How 72 Hours On An EDM Cruise Defied Expectations And Quick Judgements

10.18.17 5 months ago

Miles Najera

I went on my first cruise at 31-years-old and two weeks later I’m still recovering. Probably because it was not an average cruise.

I arrived at the Groove Cruise terminal in Long Beach — where glitter coated the pavement in mirage-like puddles, a DJ dished out house music, and empty bottles of cheap vodka lay strewn about. A few unsolicited thoughts instantly flew to mind: What am I doing here? This is not my scene. These people are already wasted and we haven’t even embarked yet! It’s gonna be a rough weekend.

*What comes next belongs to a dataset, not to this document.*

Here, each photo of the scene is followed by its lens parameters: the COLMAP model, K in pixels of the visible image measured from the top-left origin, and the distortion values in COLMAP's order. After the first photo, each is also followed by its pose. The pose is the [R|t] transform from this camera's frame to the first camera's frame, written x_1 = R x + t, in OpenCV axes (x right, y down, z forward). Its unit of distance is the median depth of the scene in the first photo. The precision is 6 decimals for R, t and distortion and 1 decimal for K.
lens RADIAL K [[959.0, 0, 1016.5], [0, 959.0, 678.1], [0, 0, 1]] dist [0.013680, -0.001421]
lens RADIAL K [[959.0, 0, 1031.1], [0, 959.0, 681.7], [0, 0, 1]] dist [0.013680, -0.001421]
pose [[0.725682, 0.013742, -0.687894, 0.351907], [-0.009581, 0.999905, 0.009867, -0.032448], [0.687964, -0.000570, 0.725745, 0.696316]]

And finally: Was this a mistake?

In retrospect, I can safely say: No, Groove Cruise was most certainly not a mistake. It was a game-changer.

Miles Najera

I began my festival career at the almighty Coachella in 2005 then quickly moved on to underground warehouse parties that would either go all night or end abruptly with police in riot gear. Soon, I started attending large-scale events like the HARD parties, Electric Daisy Carnival (when it was still in L.A.), and anything produced by Insomniac.

I was deep in the scene — where people popped ecstasy like skittles and you could still festoon yourself in glow-sticks without getting lectured about how bad they are for the environment.

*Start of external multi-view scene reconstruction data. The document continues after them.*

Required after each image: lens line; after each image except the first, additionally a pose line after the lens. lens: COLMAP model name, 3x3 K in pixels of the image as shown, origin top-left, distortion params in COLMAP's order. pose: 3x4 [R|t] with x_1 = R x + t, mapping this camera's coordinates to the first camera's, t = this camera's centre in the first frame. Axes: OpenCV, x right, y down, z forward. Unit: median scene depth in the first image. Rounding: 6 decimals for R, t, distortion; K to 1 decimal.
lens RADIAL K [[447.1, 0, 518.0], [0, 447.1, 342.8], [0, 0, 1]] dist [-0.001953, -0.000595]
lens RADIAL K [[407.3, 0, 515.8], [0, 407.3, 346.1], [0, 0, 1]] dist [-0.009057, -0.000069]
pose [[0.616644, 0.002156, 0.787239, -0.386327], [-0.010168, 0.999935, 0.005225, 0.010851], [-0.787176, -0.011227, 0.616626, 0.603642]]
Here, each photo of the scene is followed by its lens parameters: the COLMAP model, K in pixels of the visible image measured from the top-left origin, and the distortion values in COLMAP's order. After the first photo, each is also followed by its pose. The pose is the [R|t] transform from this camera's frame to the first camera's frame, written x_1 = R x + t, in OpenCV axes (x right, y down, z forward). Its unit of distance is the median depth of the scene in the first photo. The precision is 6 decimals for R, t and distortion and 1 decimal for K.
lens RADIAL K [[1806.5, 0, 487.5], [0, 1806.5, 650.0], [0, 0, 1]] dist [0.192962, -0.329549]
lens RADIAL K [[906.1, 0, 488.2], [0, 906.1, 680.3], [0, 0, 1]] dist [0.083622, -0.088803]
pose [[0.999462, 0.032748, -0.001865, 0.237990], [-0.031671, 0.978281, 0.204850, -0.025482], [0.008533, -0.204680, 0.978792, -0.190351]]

Then I went to Lightning in a Bottle in 2010 and everything changed. Over the next few years, I transformed from a bouncy raver kid to a crunchy, hippie woman. Glow-sticks were replaced with crystal pendants and I traded my bedazzled push-up bra for flowy, handmade, fair-trade, cruelty-free, gluten-free, vegan garb. I went from one extreme to another.

Aboard the SS Groove Cruise, I finally found my happy medium.

Miles Najera

We boarded around noon. The ship’s décor was awash with garishly psychedelic carpets and reflective surfaces at every turn. An ancient scent of cigarettes lingered in the air, as if it had existed there for decades, like a ghost with unfinished business. As I navigated my way through the labyrinthine corridors, spasmodic C major chords rang from slot machines in typical casino fashion, with the thump of EDM throbbing in the background.

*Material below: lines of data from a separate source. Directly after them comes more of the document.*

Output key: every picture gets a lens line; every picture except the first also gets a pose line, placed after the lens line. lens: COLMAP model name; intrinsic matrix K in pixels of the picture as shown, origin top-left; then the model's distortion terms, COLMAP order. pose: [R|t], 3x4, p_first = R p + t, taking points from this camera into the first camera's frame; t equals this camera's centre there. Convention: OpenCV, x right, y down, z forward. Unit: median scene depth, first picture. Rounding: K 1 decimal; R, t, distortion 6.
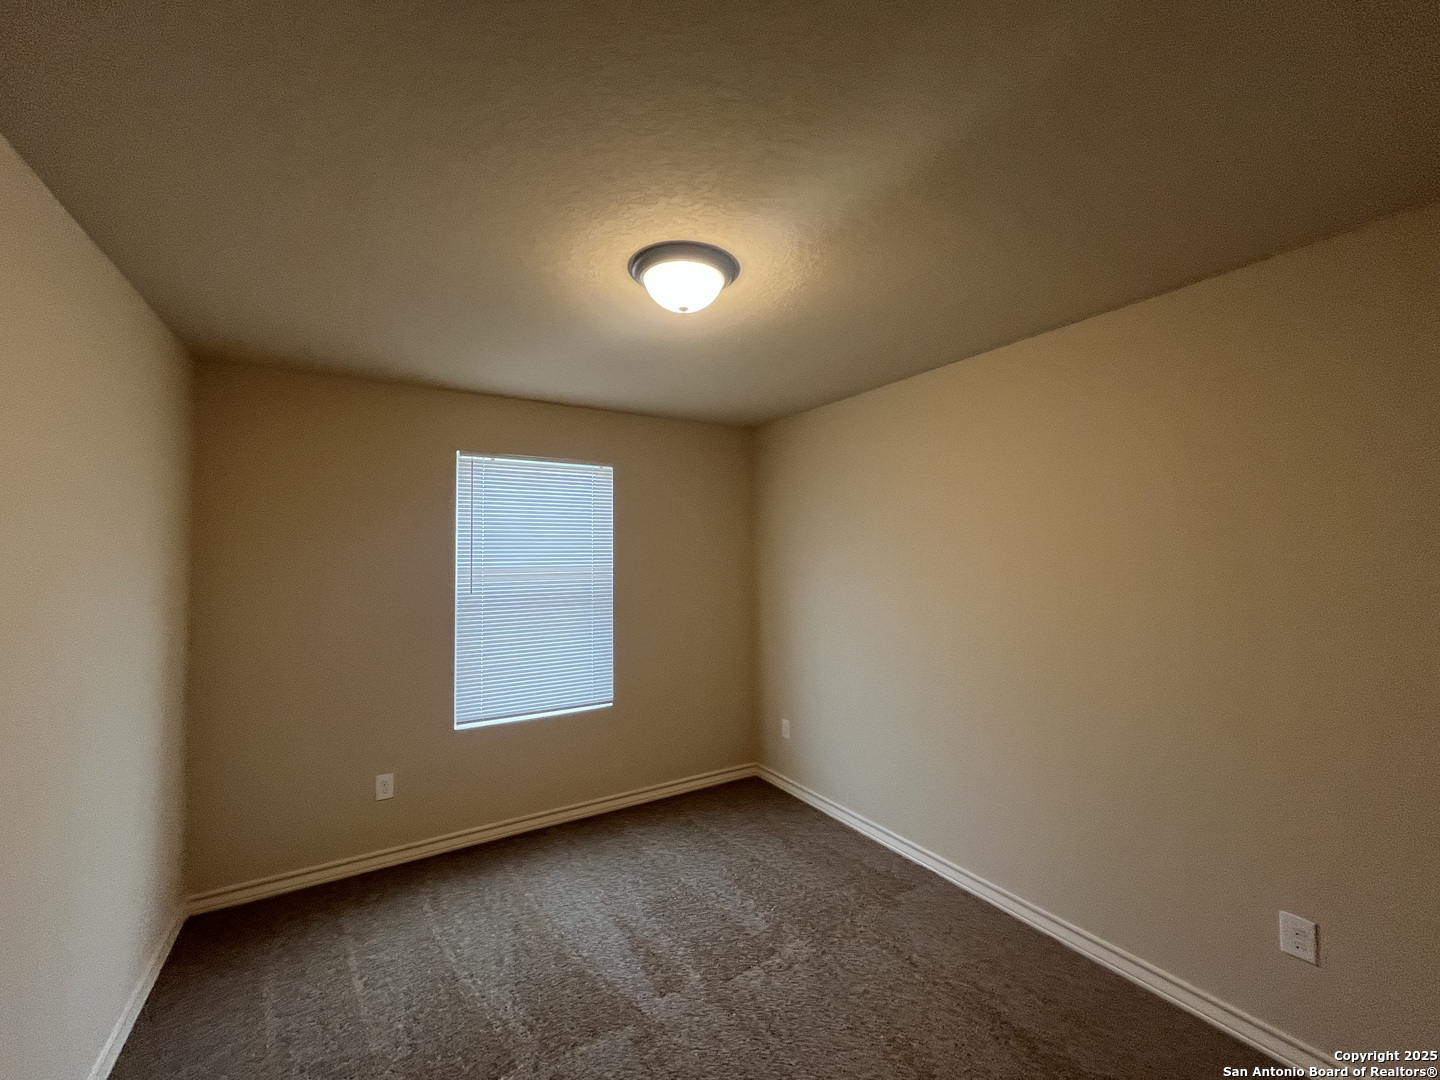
lens RADIAL K [[578.4, 0, 717.0], [0, 578.4, 539.2], [0, 0, 1]] dist [-0.001194, -0.000221]
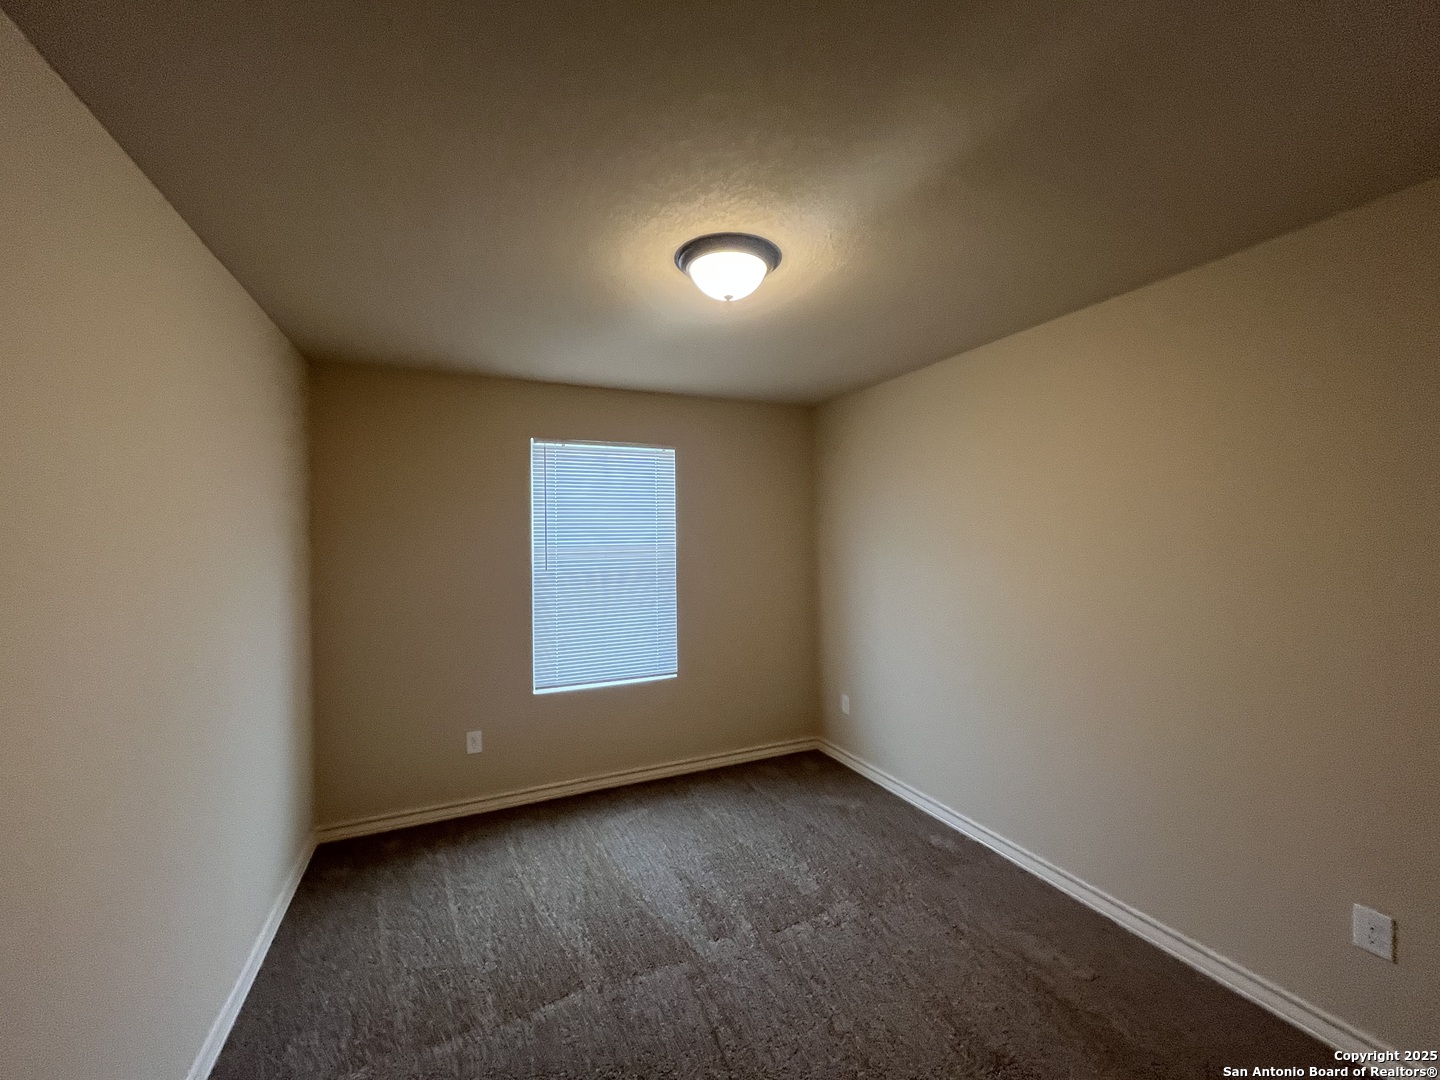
lens RADIAL K [[578.4, 0, 717.9], [0, 578.4, 538.4], [0, 0, 1]] dist [-0.001194, -0.000221]
pose [[0.991903, -0.003637, -0.126945, 0.045384], [0.007914, 0.999417, 0.033203, 0.001701], [0.126750, -0.033939, 0.991354, -0.043711]]
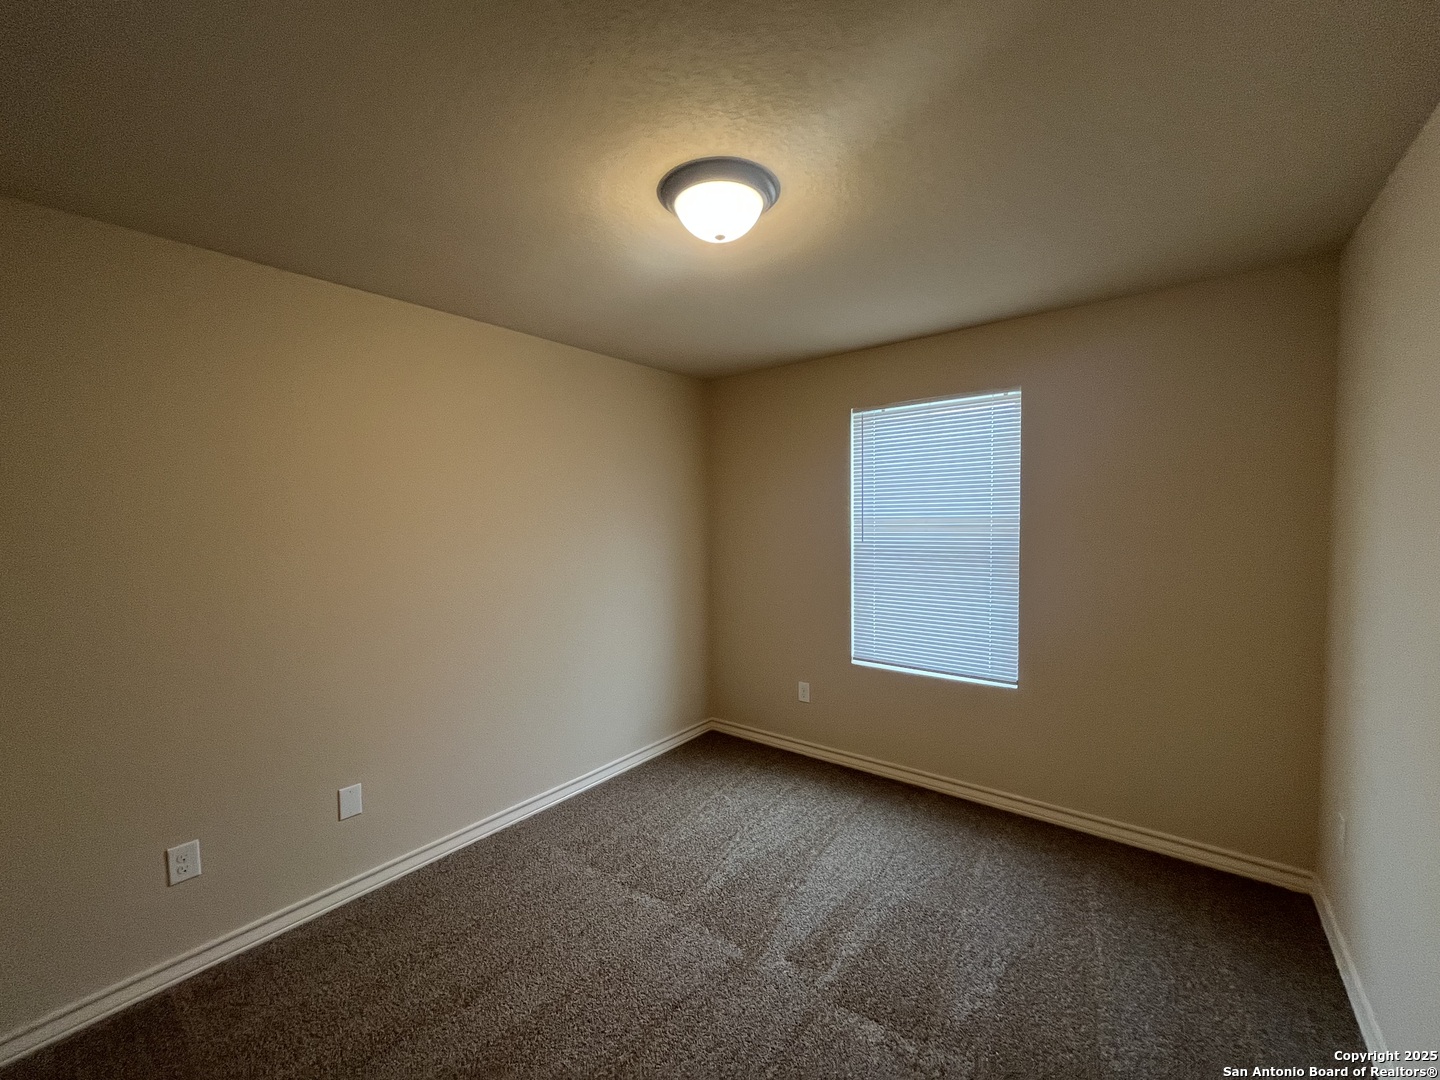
lens RADIAL K [[578.4, 0, 718.7], [0, 578.4, 535.6], [0, 0, 1]] dist [-0.001194, -0.000221]
pose [[0.341068, 0.032978, -0.939460, 0.689021], [0.045902, 0.997608, 0.051684, 0.020957], [0.938917, -0.060750, 0.338738, 0.551791]]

The partying began before we even shoved off, as I met with members of the Desert Hearts crew at one of the ship’s many bars. This motley collective — known for its annual Desert Hearts Festival which takes place in northeastern San Diego every spring — brought their funky, offbeat vibes to this mainstream EDM event in the form of a Desert Hearts stage takeover on Saturday night.